Namun, kondisi berbeda dialami jemaah yang harus transit di sejumlah negara Timur Tengah. Ia mengatakan penerbangan yang melalui Qatar dan Abu Dhabi sempat dihentikan sehingga banyak jemaah tertahan di luar negeri.
“Tapi memang yang transit melalui Qatar dan melalui Abu Dhabi, semuanya berhenti. Ini yang membuat kemarin mungkin lebih dari 38.000 jemaah kita yang tidak bisa kembali, menunggu,” ujarnya.
Rano sendiri tiba kembali di Indonesia pada Rabu (4/3/2026). Ia menyebut terdapat tiga maskapai yang masih melayani penerbangan langsung dari Arab Saudi ke Indonesia, yakni Saudia Airlines, Lion Air, dan Garuda Indonesia.
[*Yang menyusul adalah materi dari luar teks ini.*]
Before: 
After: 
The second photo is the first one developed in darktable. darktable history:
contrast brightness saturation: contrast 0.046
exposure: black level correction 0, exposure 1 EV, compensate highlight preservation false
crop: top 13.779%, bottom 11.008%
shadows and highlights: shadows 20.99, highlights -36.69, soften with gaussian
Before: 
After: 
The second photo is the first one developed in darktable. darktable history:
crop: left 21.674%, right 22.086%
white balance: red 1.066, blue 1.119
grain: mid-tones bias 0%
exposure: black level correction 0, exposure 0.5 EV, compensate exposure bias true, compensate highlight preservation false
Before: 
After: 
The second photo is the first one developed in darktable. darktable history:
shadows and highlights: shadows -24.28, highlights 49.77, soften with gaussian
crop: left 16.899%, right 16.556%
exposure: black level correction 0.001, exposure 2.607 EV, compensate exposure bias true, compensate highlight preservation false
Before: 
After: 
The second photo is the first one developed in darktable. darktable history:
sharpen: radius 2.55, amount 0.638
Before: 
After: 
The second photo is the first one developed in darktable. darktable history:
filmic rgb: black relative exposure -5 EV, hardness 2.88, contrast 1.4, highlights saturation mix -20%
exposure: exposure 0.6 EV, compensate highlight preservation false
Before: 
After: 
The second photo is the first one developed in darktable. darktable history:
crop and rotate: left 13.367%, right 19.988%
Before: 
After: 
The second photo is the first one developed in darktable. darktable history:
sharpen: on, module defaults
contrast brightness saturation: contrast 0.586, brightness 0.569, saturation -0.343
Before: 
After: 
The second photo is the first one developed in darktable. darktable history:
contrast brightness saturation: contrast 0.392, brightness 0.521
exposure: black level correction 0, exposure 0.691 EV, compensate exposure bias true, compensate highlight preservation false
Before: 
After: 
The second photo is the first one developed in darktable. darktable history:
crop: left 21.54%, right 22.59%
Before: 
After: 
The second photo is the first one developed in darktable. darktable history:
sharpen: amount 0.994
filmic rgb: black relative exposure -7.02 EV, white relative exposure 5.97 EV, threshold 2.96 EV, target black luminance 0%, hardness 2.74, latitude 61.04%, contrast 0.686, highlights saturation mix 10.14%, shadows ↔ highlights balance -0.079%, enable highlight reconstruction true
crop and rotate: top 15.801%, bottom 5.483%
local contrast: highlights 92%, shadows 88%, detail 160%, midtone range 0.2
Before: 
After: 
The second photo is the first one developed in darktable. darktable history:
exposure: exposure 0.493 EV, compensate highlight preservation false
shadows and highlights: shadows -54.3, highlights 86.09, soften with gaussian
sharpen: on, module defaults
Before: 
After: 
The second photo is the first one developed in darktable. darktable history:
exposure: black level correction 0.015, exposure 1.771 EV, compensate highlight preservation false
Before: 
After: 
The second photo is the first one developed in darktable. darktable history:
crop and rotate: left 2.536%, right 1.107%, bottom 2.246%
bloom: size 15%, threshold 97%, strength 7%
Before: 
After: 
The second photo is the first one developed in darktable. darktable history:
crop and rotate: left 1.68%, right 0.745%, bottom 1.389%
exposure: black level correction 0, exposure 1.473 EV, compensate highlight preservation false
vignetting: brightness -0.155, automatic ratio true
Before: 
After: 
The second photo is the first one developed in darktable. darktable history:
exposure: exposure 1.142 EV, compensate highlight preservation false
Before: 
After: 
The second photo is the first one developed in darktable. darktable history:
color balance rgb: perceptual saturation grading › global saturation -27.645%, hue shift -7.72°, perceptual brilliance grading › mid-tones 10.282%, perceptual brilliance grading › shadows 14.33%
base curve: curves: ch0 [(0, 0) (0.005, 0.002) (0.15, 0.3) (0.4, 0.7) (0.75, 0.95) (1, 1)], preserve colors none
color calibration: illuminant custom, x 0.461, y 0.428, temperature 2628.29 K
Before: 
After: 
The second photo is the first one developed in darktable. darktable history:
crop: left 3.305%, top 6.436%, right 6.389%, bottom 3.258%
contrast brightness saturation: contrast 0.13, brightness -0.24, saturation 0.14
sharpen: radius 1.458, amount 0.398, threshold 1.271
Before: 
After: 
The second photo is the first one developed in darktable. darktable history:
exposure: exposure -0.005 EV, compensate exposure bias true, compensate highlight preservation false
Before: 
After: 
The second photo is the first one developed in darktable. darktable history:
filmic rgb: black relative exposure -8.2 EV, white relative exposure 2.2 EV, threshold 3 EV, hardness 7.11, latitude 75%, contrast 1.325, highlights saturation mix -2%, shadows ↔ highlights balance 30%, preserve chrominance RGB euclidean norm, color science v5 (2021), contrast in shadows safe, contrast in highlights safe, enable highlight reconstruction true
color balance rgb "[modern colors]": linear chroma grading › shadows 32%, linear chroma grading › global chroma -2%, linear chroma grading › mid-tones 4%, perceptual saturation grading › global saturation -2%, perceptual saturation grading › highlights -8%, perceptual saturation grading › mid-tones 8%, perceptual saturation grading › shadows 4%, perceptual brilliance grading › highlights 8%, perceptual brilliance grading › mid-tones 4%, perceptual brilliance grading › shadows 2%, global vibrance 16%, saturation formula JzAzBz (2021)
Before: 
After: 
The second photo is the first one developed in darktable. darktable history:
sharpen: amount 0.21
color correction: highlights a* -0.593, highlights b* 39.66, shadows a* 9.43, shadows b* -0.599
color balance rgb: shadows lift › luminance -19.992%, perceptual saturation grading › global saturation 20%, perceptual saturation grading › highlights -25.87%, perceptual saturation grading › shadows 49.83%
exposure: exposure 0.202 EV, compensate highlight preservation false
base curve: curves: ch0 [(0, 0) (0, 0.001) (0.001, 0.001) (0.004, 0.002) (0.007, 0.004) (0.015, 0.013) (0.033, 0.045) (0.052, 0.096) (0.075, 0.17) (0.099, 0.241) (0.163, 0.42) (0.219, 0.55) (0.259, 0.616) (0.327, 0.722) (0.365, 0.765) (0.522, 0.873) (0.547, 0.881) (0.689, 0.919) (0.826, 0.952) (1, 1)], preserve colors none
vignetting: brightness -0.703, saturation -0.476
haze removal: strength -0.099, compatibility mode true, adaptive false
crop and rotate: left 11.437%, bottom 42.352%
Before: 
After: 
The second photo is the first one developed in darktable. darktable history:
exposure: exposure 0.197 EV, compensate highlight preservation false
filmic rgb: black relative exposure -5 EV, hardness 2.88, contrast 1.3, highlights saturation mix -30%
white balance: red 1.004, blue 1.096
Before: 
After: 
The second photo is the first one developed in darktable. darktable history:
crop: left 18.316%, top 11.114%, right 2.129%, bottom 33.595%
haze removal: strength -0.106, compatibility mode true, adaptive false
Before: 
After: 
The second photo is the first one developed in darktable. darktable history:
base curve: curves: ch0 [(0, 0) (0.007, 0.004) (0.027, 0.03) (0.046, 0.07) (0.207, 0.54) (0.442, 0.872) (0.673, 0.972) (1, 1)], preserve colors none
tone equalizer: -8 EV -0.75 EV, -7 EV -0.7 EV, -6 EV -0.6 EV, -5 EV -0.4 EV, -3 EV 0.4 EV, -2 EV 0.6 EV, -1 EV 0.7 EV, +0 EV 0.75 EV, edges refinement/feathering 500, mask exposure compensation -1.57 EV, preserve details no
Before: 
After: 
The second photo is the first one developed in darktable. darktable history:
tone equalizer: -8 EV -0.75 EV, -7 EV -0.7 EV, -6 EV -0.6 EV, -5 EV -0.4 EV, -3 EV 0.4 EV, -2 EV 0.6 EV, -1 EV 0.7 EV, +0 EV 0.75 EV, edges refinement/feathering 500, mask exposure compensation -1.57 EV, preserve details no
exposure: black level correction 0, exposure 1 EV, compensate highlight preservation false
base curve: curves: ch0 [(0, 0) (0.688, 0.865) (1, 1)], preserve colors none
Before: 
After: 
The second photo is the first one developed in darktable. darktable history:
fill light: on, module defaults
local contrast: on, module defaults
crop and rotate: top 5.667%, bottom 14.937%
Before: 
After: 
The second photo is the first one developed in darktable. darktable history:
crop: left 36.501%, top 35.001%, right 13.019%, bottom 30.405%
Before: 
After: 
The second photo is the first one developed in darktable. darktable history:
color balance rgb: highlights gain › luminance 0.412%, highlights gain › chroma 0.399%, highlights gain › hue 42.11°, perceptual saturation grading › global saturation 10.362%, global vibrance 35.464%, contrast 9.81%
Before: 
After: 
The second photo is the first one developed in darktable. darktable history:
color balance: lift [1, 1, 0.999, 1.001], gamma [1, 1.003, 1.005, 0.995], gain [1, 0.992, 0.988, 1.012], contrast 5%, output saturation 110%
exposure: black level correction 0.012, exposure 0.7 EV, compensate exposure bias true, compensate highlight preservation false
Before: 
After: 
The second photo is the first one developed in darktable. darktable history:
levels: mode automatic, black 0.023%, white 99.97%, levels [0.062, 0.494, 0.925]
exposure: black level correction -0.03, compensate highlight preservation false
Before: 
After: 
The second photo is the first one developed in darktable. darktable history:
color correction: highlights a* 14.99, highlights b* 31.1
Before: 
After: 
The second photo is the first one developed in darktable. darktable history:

Saat pulang menggunakan penerbangan Garuda Indonesia, Rano juga menyaksikan banyak warga negara asing yang ikut dalam penerbangan tersebut karena sulitnya mendapatkan akses perjalanan pulang.
Ia bahkan menceritakan pengalaman seorang penumpang dari Doha yang harus menempuh perjalanan darat menuju Riyadh dengan taksi demi bisa mendapatkan penerbangan ke Indonesia.
“Bahkan ada satu orang dari Doha naik taksi ke Riyadh yang ongkos taksinya hampir 28 juta. Kemudian dia naik pesawat Garuda,” ungkapnya.
Meski konflik di kawasan Timur Tengah meningkat, Rano memastikan pelaksanaan ibadah umroh yang ia jalani berlangsung aman. Menurutnya, wilayah Madinah hingga Mekah masih dalam kondisi kondusif bagi jemaah.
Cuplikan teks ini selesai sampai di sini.